With a price tag of more than $100 million, an R-rated section and original handwritten David Bowie lyrics, MONA's half-underground extension contains far from your regular library.
The new library of Hobart's often-controversial museum and gallery opens on Sunday after four years of construction and the excavation of eight Olympic swimming pools' worth of rubble.
It is the brainchild of MONA owner David Walsh, who grew up in the city's surrounding northern suburbs with a library card as his "best friend".
Named Phrontisterion - the Greek word for place of thinking - it contains 30,000 books from Walsh's personal collection, including some from his childhood.
It operates like a reference library, where visitors can peruse and read but nothing can be borrowed.
The traditional method for cataloguing books has been thrown out the door - they're collated only by theme.
Among the two levels are sections including history, fantasy, science fiction, actual science, music, sex and death.

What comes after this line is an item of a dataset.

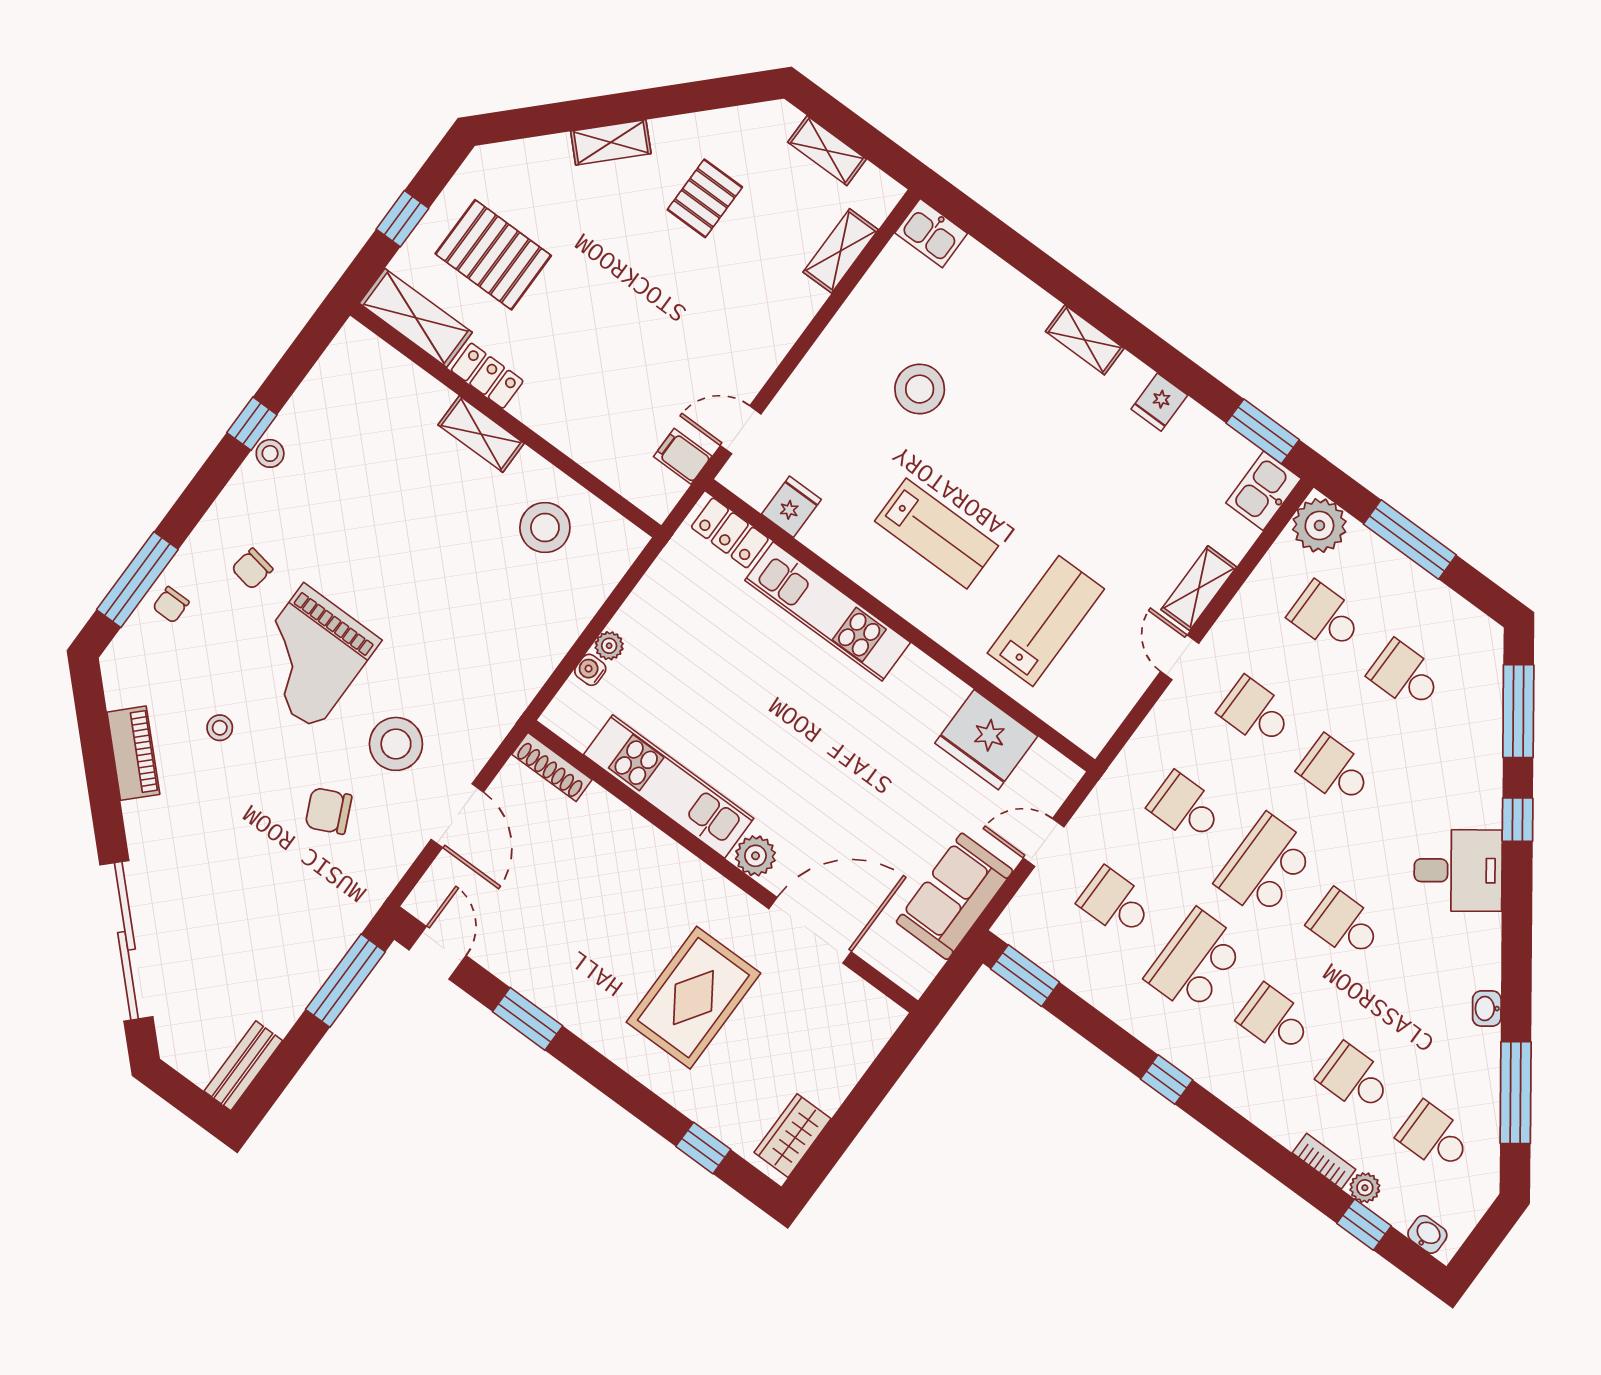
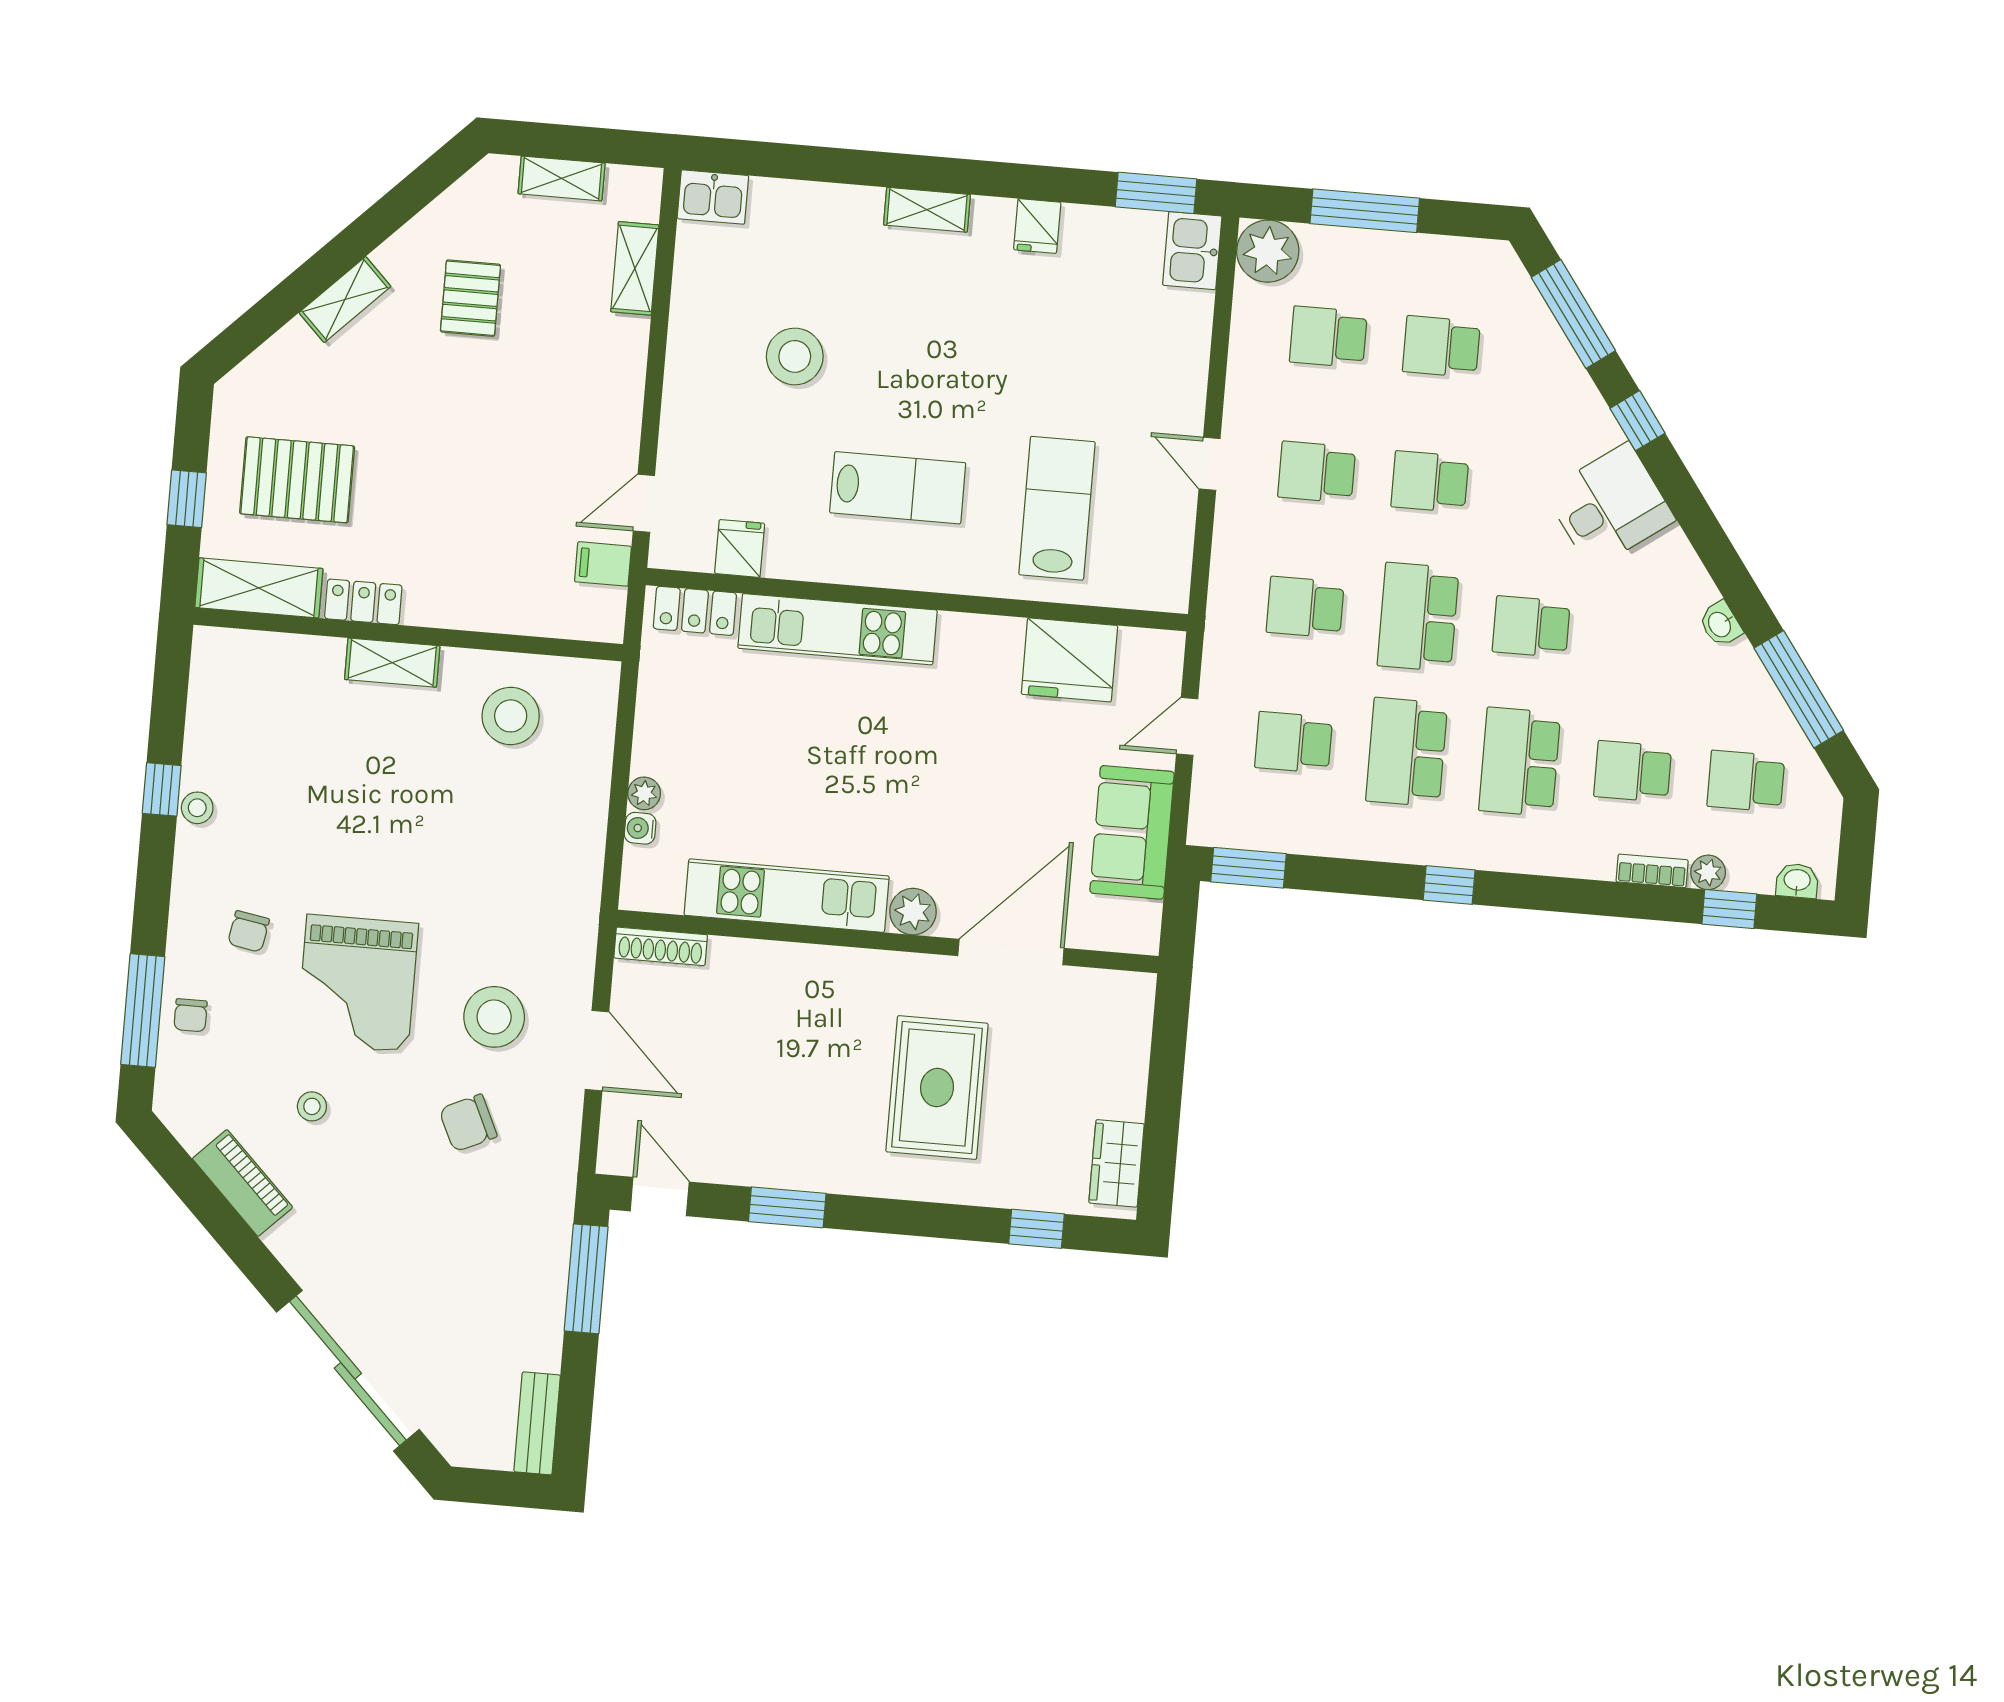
shelving: (1199, 588) -> (1187, 385), removed
school desk: (1275, 1020) -> (1520, 762), width x1.85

There's a first folio from the 1620s of William Shakespeare's work. It sits behind glass, but a carefully crafted digital double allows readers to flip the pages virtually.
A children's area features Australian classics and there is a corner dedicated to one of Walsh's favourites, musician Bowie.
"If you really want to know David Walsh, browse his bookshelves," MONA's librarian Mary Lijnzaad says.
Walsh made his fortune by developing a system to bet on horse racing and sport and opened MONA in 2011, sparking a wave of Tasmanian tourism.
The new wing, which also contains a 40-metre sandstone tunnel and a room behind a hidden bookshelf door, is the biggest addition to MONA since it opened.
Ms Lijnzaad said the library was about fostering curiosity.
"We've somehow lost the enjoyment of reading. Maybe that's a technology thing. We're used to short, sharp sound bites," she said.
"We don't want people to come in and feel they have to be educated or that it's a formal thing.
"We want people to come in and enjoy the space, pick up a book, enjoy it, or ignore it."
In a post online, Walsh described his first library card as a great leveller.
"(It was) the thing that gave impoverished child-me a chance to seek," he said.
"I wasn't so impoverished at all, because I lived in a society that, despite its many failures, put libraries in suburbs, books in hands, and opportunity within reach."